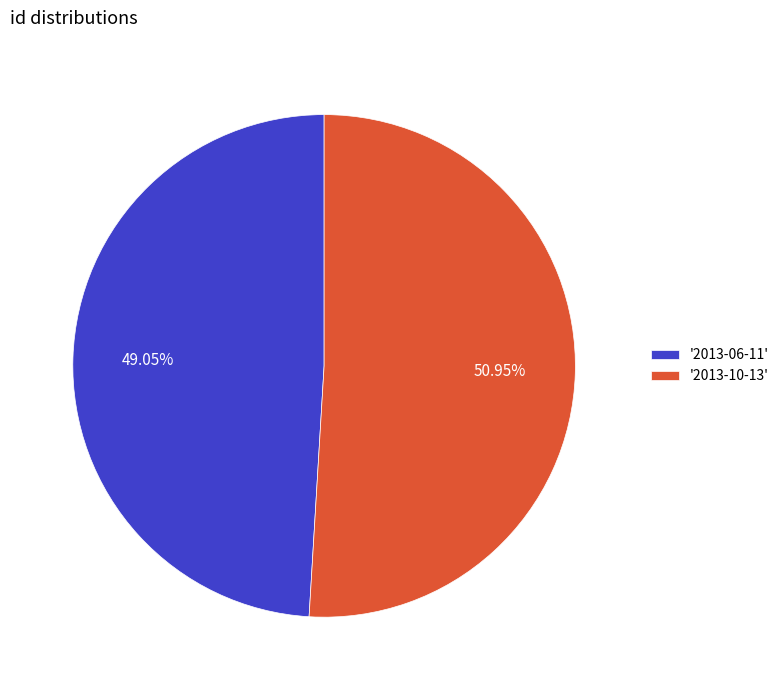

What is the ratio of the value at '2013-10-13' to the value at '2013-06-11'?

1.0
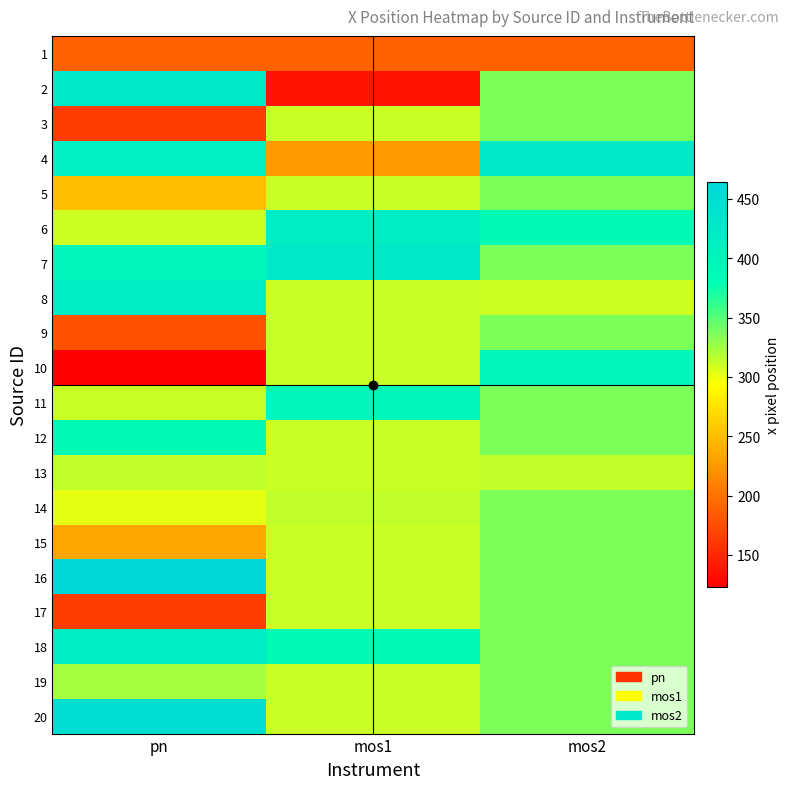

Which label corresponds to the smallest value in the chart?

pn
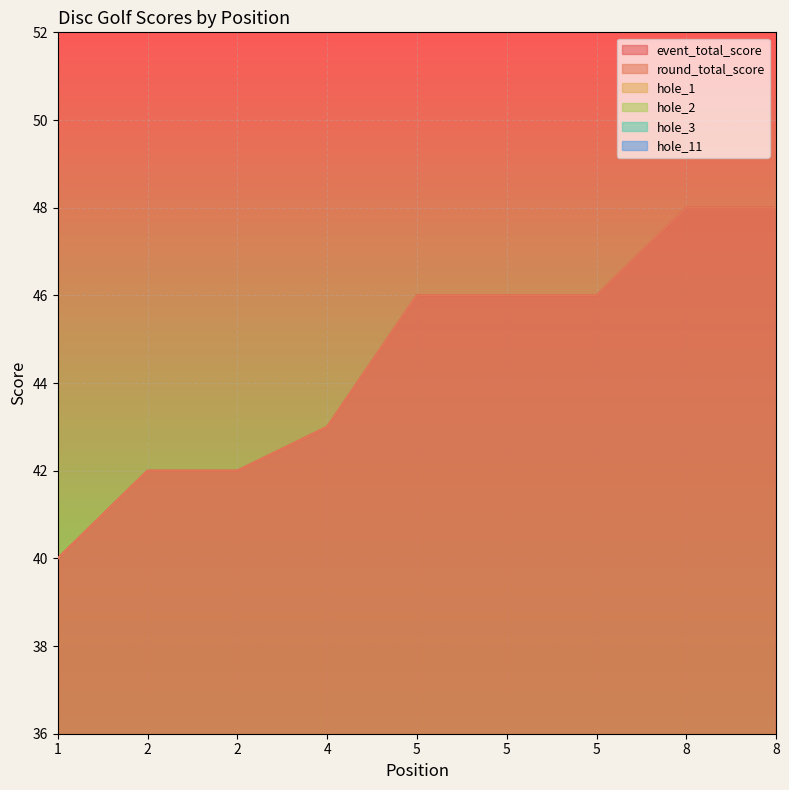

True or false: round_total_score has a value of 86 at 8.

False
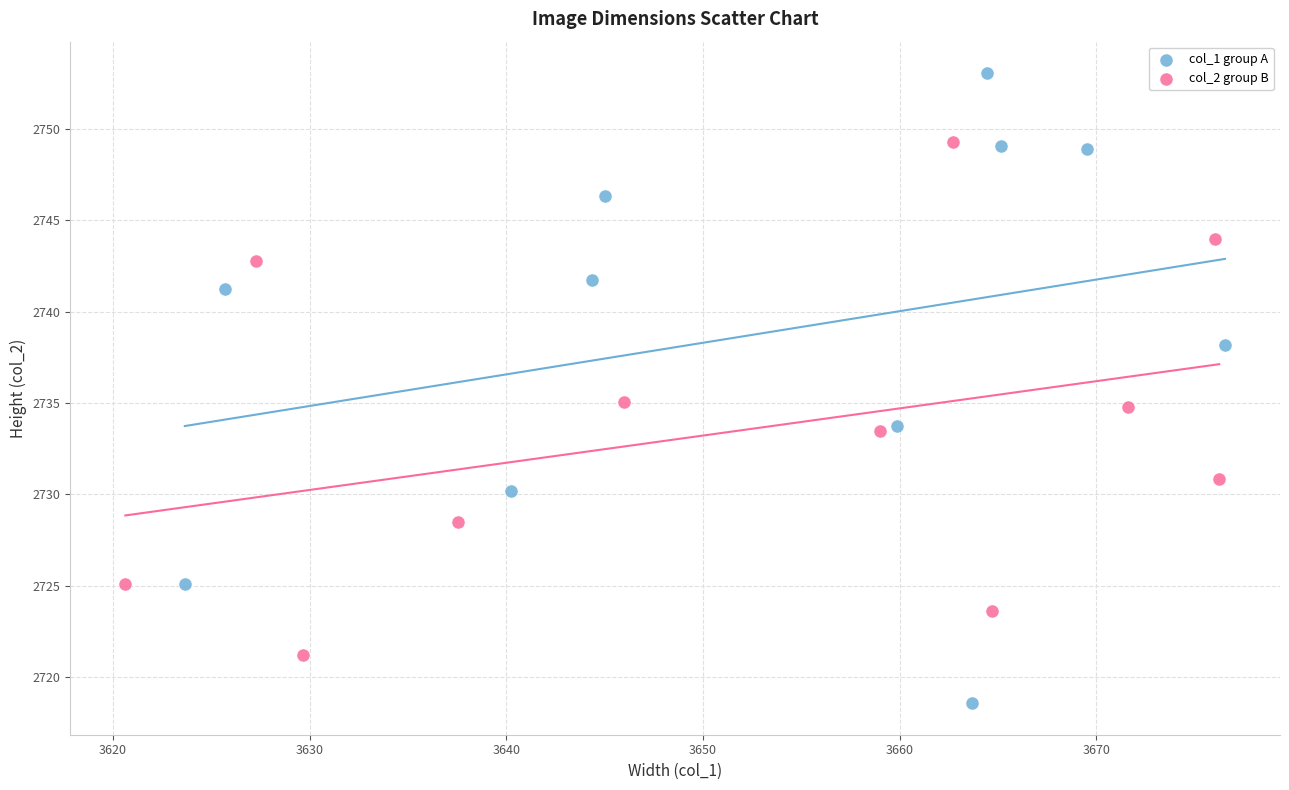

Which series contains the highest Y value?

col_1 group A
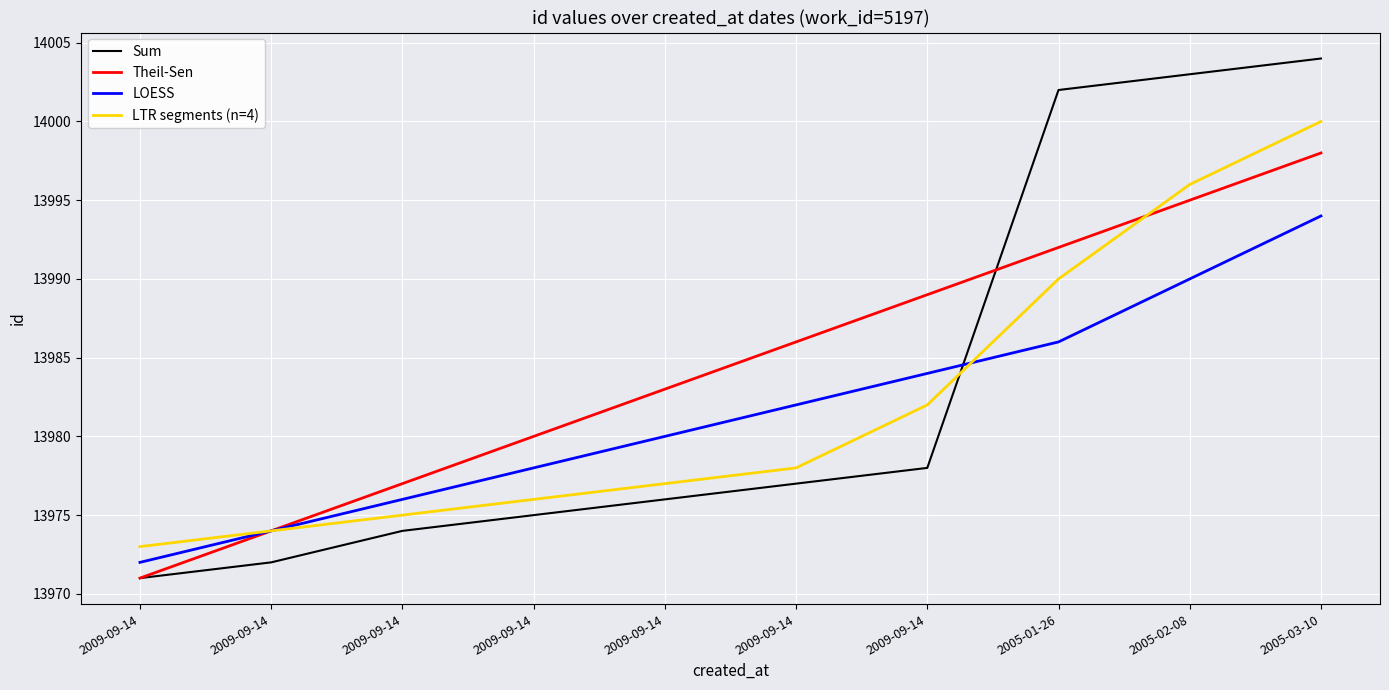

Which label corresponds to the largest value in the chart?

2005-03-10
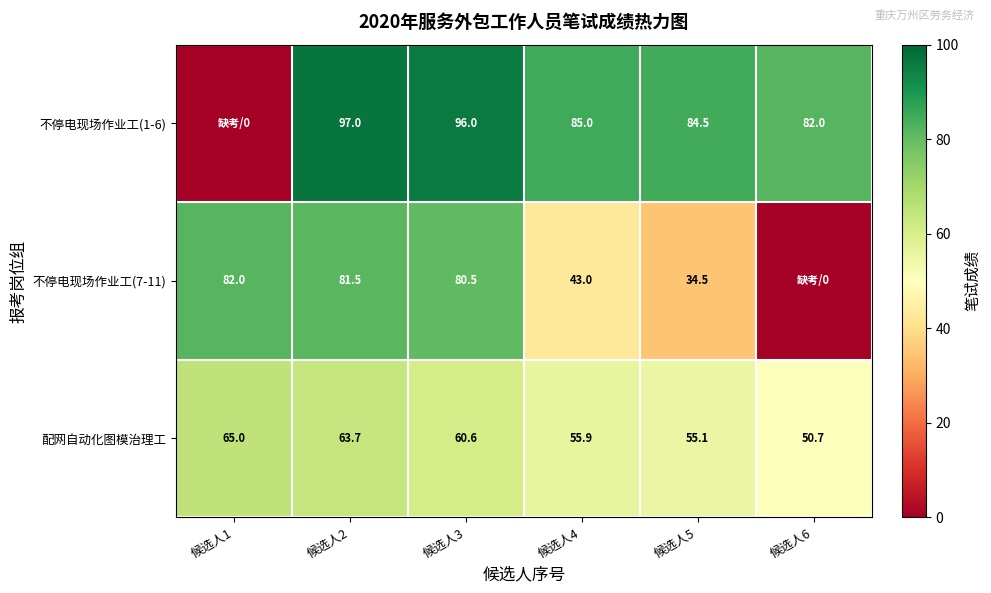

How many values in the 配网自动化图模治理工 series are below 60?

3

..........

| PROBLEM TO SOLVE |
Please rewrite everything from the line containing "Which label corresponds to the largest" down to the end of the items, replacing "largest" with "greatest" and changing nothing else. Leave the pictures out of your answer.

| OUTPUT FOR THIS EXERCISE |
Which label corresponds to the greatest value in the chart?

2005-03-10

How many values in the 配网自动化图模治理工 series are below 60?

3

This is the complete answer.